→ **Listed records**:
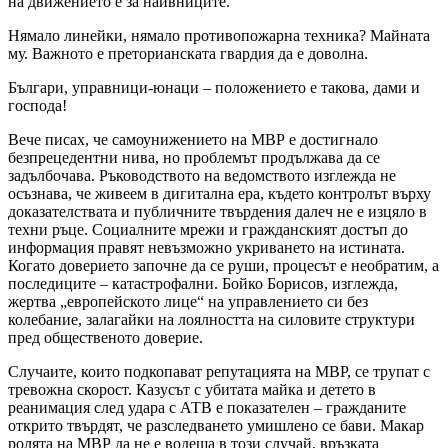
на движението е за наивниците.
Нямало линейки, нямало противопожарна техника? Майната
му. Важното е преторианската гвардия да е доволна.
Българи, управници-юнаци – положението е такова, дами и
господа!
Вече писах, че самоунижението на МВР е достигнало
безпрецедентни нива, но проблемът продължава да се
задълбочава. Ръководството на ведомството изглежда не
осъзнава, че живеем в дигитална ера, където контролът върху
доказателствата и публичните твърдения далеч не е изцяло в
техни ръце. Социалните мрежи и гражданският достъп до
информация правят невъзможно укриването на истината.
Когато доверието започне да се руши, процесът е необратим, а
последиците – катастрофални. Бойко Борисов, изглежда,
жертва „европейското лице“ на управлението си без
колебание, залагайки на лоялността на силовите структури
пред общественото доверие.
Случаите, които подкопават репутацията на МВР, се трупат с
тревожна скорост. Казусът с убитата майка и детето в
реанимация след удара с АТВ е показателен – гражданите
открито твърдят, че разследването умишлено се бави. Макар
ролята на МВР да не е водеща в този случай, връзката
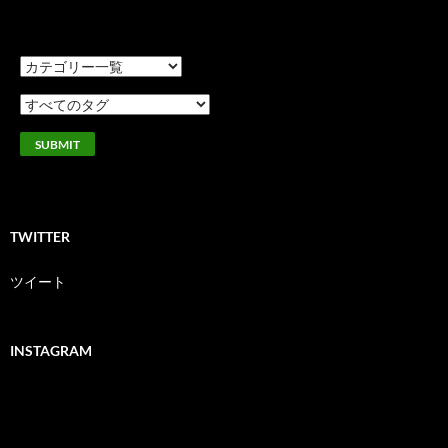
索:
TWITTER
ツイート
INSTAGRAM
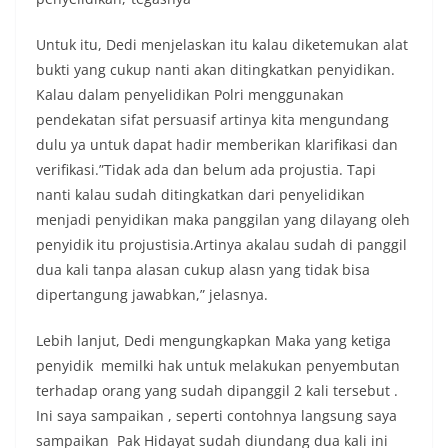
Untuk itu, Dedi menjelaskan itu kalau diketemukan alat
bukti yang cukup nanti akan ditingkatkan penyidikan.
Kalau dalam penyelidikan Polri menggunakan
pendekatan sifat persuasif artinya kita mengundang
dulu ya untuk dapat hadir memberikan klarifikasi dan
verifikasi.”Tidak ada dan belum ada projustia. Tapi
nanti kalau sudah ditingkatkan dari penyelidikan
menjadi penyidikan maka panggilan yang dilayang oleh
penyidik itu projustisia.Artinya akalau sudah di panggil
dua kali tanpa alasan cukup alasn yang tidak bisa
dipertangung jawabkan,” jelasnya.
Lebih lanjut, Dedi mengungkapkan Maka yang ketiga
penyidik memilki hak untuk melakukan penyembutan
terhadap orang yang sudah dipanggil 2 kali tersebut .
Ini saya sampaikan , seperti contohnya langsung saya
sampaikan Pak Hidayat sudah diundang dua kali ini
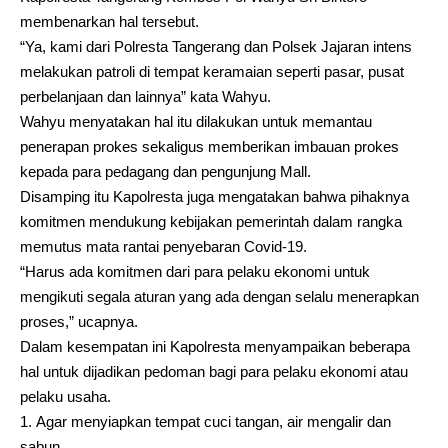
membenarkan hal tersebut.
“Ya, kami dari Polresta Tangerang dan Polsek Jajaran intens
melakukan patroli di tempat keramaian seperti pasar, pusat
perbelanjaan dan lainnya” kata Wahyu.
Wahyu menyatakan hal itu dilakukan untuk memantau
penerapan prokes sekaligus memberikan imbauan prokes
kepada para pedagang dan pengunjung Mall.
Disamping itu Kapolresta juga mengatakan bahwa pihaknya
komitmen mendukung kebijakan pemerintah dalam rangka
memutus mata rantai penyebaran Covid-19.
“Harus ada komitmen dari para pelaku ekonomi untuk
mengikuti segala aturan yang ada dengan selalu menerapkan
proses,” ucapnya.
Dalam kesempatan ini Kapolresta menyampaikan beberapa
hal untuk dijadikan pedoman bagi para pelaku ekonomi atau
pelaku usaha.
Agar menyiapkan tempat cuci tangan, air mengalir dan
sabun.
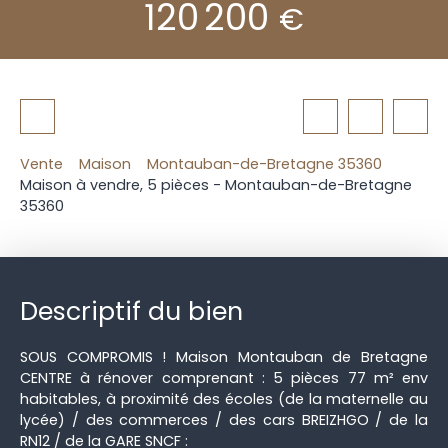
120 200
€
Vente
Maison
Montauban-de-Bretagne 35360
Maison à vendre, 5 pièces - Montauban-de-Bretagne
35360
Descriptif du bien
SOUS COMPROMIS ! Maison Montauban de Bretagne
CENTRE à rénover comprenant : 5 pièces 77 m² env
habitables, à proximité des écoles (de la maternelle au
lycée) / des commerces / des cars BREIZHGO / de la
RN12 / de la GARE SNCF :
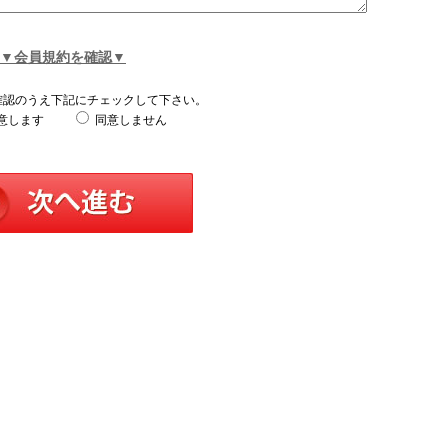
▼会員規約を確認▼
確認のうえ下記にチェックして下さい。
意します
同意しません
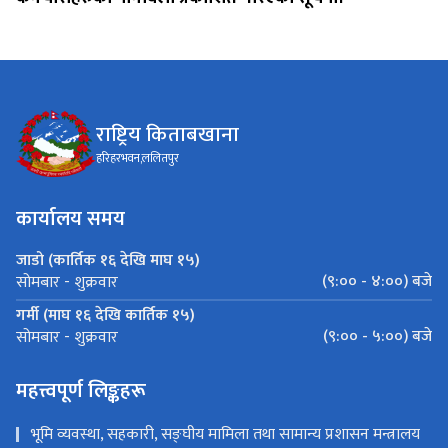
राष्ट्रिय किताबखाना
हरिहरभवन,ललितपुर
कार्यालय समय
जाडो (कार्तिक १६ देखि माघ १५)
(९:०० - ४:००) बजे
सोमबार - शुक्रवार
गर्मी (माघ १६ देखि कार्तिक १५)
(९:०० - ५:००) बजे
सोमबार - शुक्रवार
महत्त्वपूर्ण लिङ्कहरू
भूमि व्यवस्था, सहकारी, सङ्‍घीय मामिला तथा सामान्य प्रशासन मन्त्रालय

→ **Work order**: Take the records from their first line through the line containing "доказателствата и публичните" and please return exactly those lines, both ends included, minus the pictures.

→ **Task response**:
на движението е за наивниците.
Нямало линейки, нямало противопожарна техника? Майната
му. Важното е преторианската гвардия да е доволна.
Българи, управници-юнаци – положението е такова, дами и
господа!
Вече писах, че самоунижението на МВР е достигнало
безпрецедентни нива, но проблемът продължава да се
задълбочава. Ръководството на ведомството изглежда не
осъзнава, че живеем в дигитална ера, където контролът върху
доказателствата и публичните твърдения далеч не е изцяло в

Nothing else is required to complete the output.